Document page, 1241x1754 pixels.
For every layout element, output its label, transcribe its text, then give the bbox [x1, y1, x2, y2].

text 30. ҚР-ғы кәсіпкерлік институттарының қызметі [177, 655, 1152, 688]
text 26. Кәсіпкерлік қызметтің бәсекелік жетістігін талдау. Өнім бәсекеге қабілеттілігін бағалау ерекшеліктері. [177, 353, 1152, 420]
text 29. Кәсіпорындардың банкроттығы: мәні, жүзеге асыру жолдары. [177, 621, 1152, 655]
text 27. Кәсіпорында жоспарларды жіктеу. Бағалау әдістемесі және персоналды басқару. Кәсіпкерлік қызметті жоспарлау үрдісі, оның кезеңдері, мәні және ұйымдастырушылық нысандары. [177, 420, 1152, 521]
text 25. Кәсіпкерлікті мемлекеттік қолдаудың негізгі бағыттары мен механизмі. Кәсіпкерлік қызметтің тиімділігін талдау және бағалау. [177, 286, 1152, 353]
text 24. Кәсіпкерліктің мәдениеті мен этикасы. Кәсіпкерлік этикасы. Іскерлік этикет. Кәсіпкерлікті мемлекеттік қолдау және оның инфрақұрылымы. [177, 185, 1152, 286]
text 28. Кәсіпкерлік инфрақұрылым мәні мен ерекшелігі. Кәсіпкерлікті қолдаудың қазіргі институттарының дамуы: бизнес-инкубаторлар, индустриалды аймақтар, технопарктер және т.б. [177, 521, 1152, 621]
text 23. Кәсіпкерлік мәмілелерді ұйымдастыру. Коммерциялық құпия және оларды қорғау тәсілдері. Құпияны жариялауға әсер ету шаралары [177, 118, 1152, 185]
══════
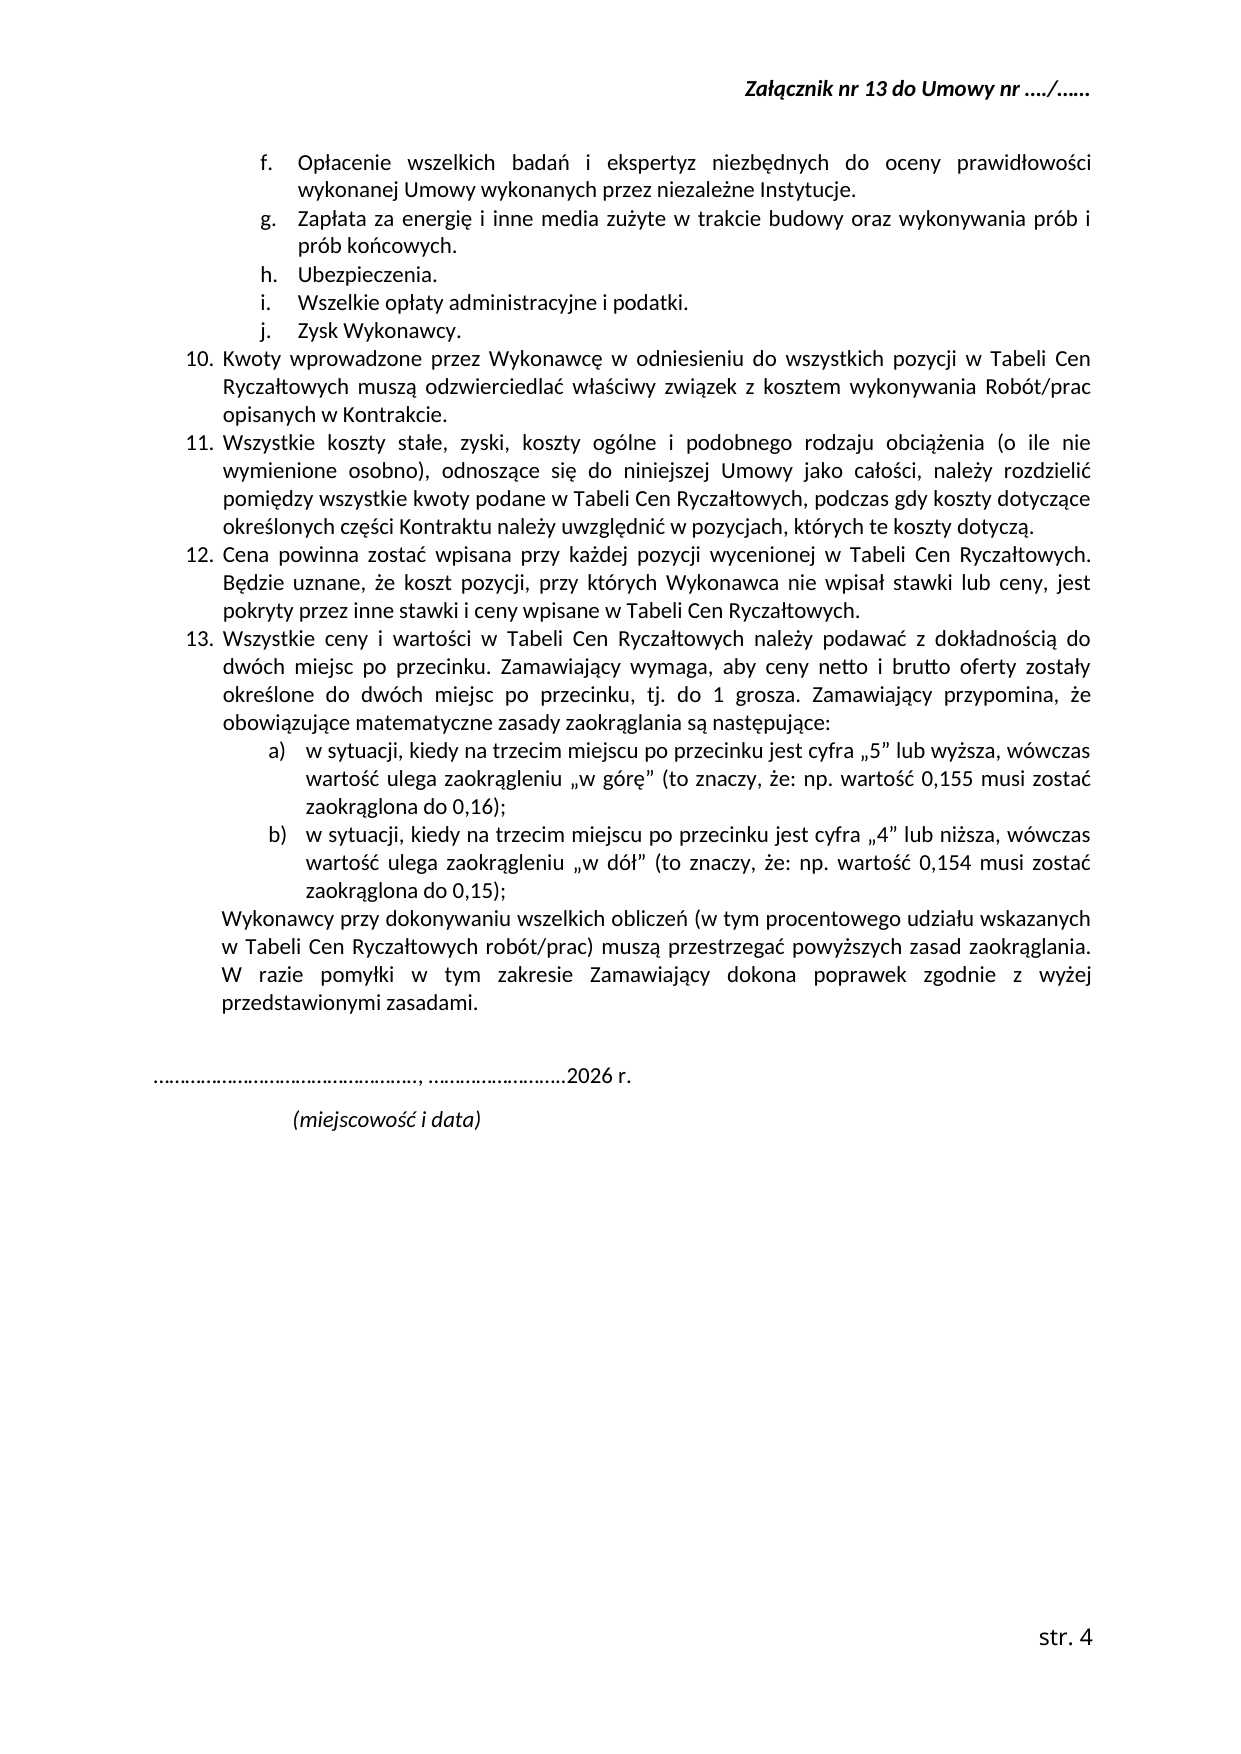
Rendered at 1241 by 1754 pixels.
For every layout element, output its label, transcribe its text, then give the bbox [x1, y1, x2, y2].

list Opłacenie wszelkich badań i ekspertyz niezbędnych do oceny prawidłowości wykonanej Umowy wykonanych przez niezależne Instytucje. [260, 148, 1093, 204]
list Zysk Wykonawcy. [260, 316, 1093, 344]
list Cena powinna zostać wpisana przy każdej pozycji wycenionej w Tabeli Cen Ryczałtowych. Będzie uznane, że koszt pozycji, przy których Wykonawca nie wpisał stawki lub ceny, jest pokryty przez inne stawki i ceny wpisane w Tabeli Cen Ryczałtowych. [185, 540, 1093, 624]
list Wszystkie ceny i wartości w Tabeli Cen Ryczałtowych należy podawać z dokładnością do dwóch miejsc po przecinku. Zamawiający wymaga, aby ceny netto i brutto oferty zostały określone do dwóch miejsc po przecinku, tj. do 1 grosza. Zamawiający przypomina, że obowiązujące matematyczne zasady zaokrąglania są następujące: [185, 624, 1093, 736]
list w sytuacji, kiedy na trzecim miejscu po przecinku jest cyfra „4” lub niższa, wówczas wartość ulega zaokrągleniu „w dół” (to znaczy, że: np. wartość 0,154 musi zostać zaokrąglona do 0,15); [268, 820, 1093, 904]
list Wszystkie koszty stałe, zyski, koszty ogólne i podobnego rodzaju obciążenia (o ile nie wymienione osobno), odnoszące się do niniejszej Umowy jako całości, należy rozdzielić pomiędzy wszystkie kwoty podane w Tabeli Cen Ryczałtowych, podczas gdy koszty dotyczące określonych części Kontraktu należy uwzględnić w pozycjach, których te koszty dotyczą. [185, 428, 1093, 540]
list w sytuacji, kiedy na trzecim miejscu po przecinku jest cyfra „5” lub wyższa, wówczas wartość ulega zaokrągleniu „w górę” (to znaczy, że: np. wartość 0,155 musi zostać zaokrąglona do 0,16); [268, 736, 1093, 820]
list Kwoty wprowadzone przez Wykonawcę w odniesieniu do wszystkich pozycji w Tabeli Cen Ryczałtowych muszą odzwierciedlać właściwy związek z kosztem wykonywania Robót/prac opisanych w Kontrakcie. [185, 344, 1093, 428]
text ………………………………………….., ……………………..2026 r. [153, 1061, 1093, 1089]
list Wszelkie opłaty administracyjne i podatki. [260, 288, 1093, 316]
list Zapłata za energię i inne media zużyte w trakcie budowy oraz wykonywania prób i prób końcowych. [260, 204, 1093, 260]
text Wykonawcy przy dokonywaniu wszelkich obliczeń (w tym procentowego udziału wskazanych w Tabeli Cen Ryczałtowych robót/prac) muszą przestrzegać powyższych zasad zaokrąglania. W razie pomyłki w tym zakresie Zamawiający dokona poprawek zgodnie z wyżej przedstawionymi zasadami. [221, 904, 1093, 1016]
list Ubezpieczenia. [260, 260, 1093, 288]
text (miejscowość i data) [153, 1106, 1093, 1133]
══════
* _Directive_:
Filter the data for the string "cyfra". Copy each matching line.

* _Response for this exercise_:
list w sytuacji, kiedy na trzecim miejscu po przecinku jest cyfra „4” lub niższa, wówczas wartość ulega zaokrągleniu „w dół” (to znaczy, że: np. wartość 0,154 musi zostać zaokrąglona do 0,15); [268, 820, 1093, 904]
list w sytuacji, kiedy na trzecim miejscu po przecinku jest cyfra „5” lub wyższa, wówczas wartość ulega zaokrągleniu „w górę” (to znaczy, że: np. wartość 0,155 musi zostać zaokrąglona do 0,16); [268, 736, 1093, 820]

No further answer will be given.